Alberto da Ponte, presidente do Conselho de Administração da RTP, Pedro Norton, CEO da Impresa, e Rolando Oliveira, vice-presidente do Grupo Controlinveste, formaram o painel moderado por Manuel Lopes da Costa, da PwC.
Com abertura da sessão presidida por Pedro Lomba, secretário de Estado Adjunto do Ministro Adjunto e do Desenvolvimento Regional, salientou que é preciso antecipar as inovações tecnológicas e por os media no centro da economia.
Manuel Lopes da Costa, da PwC, lançou o debate com a apresentação do estudo “Global Entertainment and Media Outlook 2014 – 2018”, em que destacou os desafios colocados pela multiplicação de dispositivos móveis e a alteração de comportamentos dos consumidores, que afeta toda a indústria de media, mas também condiciona outros produtos e equipamentos.
Centrados na televisão, Pedro Norton e Alberto da Ponte mostraram-se preocupados com a sustentabilidade dos media, as questões que se colocam ao financiamento de conteúdos, propondo um modelo de publicidade mais equitativo de forma a não comprometer o produto final, que se traduz em maus conteúdos para o consumidor.
Já Rolando Oliveira, à frente da Sport TV, vê nos avanços da tecnologia uma oportunidade para os produtores de conteúdos que têm permitido a descoberta de novas receitas e novas formas de disponibilizar conteúdos. O vice-presidente do grupo Controlinveste destaca as soluções adotadas pelo canal, como a aposta na transmissão em alta definição, os projetos de TV por subscrição e o multiscreen.

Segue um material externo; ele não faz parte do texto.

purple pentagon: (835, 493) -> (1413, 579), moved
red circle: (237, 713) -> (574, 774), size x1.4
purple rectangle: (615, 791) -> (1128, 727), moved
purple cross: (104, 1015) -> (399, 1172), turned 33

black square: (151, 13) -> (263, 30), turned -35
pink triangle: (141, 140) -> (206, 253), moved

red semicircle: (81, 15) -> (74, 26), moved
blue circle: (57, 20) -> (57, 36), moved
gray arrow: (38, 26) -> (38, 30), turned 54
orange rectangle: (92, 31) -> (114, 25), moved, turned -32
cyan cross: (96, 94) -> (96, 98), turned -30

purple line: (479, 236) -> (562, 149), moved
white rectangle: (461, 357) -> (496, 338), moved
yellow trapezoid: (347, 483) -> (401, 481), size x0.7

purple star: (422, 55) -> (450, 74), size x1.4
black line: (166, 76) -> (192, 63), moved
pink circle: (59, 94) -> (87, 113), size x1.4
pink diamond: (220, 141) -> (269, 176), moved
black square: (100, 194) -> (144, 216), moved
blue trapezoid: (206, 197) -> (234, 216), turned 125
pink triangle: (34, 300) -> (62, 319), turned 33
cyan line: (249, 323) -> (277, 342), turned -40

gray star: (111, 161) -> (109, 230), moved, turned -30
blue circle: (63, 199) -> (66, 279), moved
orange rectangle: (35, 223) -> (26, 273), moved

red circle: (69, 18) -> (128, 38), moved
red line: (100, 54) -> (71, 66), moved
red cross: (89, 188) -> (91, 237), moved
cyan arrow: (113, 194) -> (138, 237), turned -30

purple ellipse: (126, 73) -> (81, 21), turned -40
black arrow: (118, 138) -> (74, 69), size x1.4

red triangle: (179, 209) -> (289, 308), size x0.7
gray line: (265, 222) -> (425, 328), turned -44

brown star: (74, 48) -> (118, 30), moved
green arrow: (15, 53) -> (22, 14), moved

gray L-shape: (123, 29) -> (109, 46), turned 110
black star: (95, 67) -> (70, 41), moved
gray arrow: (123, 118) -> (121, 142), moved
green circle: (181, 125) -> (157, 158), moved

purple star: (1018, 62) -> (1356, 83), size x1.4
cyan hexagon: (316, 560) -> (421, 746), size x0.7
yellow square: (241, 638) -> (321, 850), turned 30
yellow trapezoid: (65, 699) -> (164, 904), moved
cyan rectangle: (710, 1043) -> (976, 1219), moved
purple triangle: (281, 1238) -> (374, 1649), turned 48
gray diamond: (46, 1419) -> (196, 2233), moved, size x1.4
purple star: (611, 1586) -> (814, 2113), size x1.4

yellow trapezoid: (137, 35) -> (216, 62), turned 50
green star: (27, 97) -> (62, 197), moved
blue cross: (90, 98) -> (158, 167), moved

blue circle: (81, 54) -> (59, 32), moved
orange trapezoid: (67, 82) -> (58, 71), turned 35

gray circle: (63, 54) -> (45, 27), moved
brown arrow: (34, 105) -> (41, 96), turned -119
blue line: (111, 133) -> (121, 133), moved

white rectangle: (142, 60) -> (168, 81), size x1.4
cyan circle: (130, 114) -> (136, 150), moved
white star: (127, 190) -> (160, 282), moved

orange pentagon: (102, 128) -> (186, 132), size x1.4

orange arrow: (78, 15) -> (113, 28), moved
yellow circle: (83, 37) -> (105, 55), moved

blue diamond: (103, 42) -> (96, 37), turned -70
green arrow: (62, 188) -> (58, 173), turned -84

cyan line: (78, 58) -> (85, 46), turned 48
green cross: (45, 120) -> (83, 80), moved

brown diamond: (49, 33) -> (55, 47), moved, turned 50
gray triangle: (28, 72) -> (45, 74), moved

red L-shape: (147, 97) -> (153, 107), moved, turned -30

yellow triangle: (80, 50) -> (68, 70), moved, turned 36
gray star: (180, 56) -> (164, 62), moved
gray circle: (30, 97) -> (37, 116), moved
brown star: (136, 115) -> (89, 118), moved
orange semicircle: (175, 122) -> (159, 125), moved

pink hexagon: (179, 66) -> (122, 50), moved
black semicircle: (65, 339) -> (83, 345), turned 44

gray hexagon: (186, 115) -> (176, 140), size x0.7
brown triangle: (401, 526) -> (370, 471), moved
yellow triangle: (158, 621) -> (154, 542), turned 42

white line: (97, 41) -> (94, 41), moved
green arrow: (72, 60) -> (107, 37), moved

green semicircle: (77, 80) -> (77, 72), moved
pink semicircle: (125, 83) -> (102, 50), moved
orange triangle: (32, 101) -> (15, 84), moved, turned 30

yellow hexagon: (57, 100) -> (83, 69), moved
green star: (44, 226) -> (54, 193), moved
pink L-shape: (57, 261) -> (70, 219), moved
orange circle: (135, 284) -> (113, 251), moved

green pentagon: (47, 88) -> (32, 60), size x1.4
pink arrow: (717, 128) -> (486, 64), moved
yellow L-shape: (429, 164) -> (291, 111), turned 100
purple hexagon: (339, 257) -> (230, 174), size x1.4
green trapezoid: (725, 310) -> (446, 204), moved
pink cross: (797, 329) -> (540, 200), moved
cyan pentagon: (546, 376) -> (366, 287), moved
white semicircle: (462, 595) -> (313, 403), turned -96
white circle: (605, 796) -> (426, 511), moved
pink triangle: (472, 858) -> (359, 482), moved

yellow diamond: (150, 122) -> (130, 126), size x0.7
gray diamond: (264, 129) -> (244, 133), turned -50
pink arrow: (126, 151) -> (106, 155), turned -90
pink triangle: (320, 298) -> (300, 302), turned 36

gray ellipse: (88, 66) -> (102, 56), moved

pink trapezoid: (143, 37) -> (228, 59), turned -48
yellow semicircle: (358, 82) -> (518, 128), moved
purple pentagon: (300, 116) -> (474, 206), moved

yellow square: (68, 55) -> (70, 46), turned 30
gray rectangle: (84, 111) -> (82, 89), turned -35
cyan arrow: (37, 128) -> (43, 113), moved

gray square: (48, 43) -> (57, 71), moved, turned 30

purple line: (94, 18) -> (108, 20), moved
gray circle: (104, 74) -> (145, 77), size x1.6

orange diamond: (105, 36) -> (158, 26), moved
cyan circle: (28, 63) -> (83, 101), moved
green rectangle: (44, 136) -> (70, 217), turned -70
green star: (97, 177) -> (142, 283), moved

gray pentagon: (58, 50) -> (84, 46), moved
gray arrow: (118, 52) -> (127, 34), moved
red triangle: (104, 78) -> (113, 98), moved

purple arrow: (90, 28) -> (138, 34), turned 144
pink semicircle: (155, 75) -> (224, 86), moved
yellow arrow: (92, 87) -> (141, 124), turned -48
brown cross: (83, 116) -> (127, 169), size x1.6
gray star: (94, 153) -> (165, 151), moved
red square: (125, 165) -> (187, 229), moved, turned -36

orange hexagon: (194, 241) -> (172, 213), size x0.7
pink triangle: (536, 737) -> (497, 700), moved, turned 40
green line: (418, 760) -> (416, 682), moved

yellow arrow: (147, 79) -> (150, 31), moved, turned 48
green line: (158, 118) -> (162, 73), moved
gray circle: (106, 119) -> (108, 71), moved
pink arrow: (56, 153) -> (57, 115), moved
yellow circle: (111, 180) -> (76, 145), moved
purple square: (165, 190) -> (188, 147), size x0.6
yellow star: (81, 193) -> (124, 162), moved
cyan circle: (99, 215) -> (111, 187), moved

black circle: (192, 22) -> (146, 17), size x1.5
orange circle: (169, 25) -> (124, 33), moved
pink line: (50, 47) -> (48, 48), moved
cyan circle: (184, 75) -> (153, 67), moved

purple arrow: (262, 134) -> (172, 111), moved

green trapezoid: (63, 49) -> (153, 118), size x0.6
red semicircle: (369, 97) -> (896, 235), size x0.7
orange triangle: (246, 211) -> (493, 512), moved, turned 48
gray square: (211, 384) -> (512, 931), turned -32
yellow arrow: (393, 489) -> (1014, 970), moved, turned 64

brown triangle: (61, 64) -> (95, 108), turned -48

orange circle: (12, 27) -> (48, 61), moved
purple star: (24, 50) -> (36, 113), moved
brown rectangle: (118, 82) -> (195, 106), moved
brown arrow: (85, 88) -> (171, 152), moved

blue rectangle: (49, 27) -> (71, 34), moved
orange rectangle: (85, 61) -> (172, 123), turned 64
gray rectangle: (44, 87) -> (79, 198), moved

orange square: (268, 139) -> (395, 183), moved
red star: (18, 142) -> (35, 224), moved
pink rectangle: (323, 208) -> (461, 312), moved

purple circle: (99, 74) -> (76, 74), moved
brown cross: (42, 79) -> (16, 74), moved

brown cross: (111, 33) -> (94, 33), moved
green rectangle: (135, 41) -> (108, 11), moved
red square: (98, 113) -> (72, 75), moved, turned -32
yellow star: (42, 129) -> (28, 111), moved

Sendo a Sport TV um grande alvo de pirataria, o profissional conhece bem esta realidade e tem tentado combate-la: “Nos últimos dois anos, a Sport TV fechou 650 sites pirata por ação direta”. O problema é que os “piratas” dividem a operação em várias áreas, sendo que, quando se tenta fechar um site, “já outros dois foram criados”, ressalva.
Num mundo cada vez mais móvel e global e, enquanto operadores, os media têm de pensar que é mais aquilo que os une do que o que os separa, disse Alberto da Ponte. O presidente do Conselho de Administração da RTP sugere a promoção de uma indústria criativa nacional de forma a criar valor e qualidade na ficção e conteúdos portugueses. “Num mundo global e fragmentado, para competir temos que criar escala”, salienta Alberto da Ponte.
O Congresso da APDC – Associação Portuguesa para o Desenvolvimento das Comunicações termina hoje, no Centro Cultural de Belém, em Lisboa.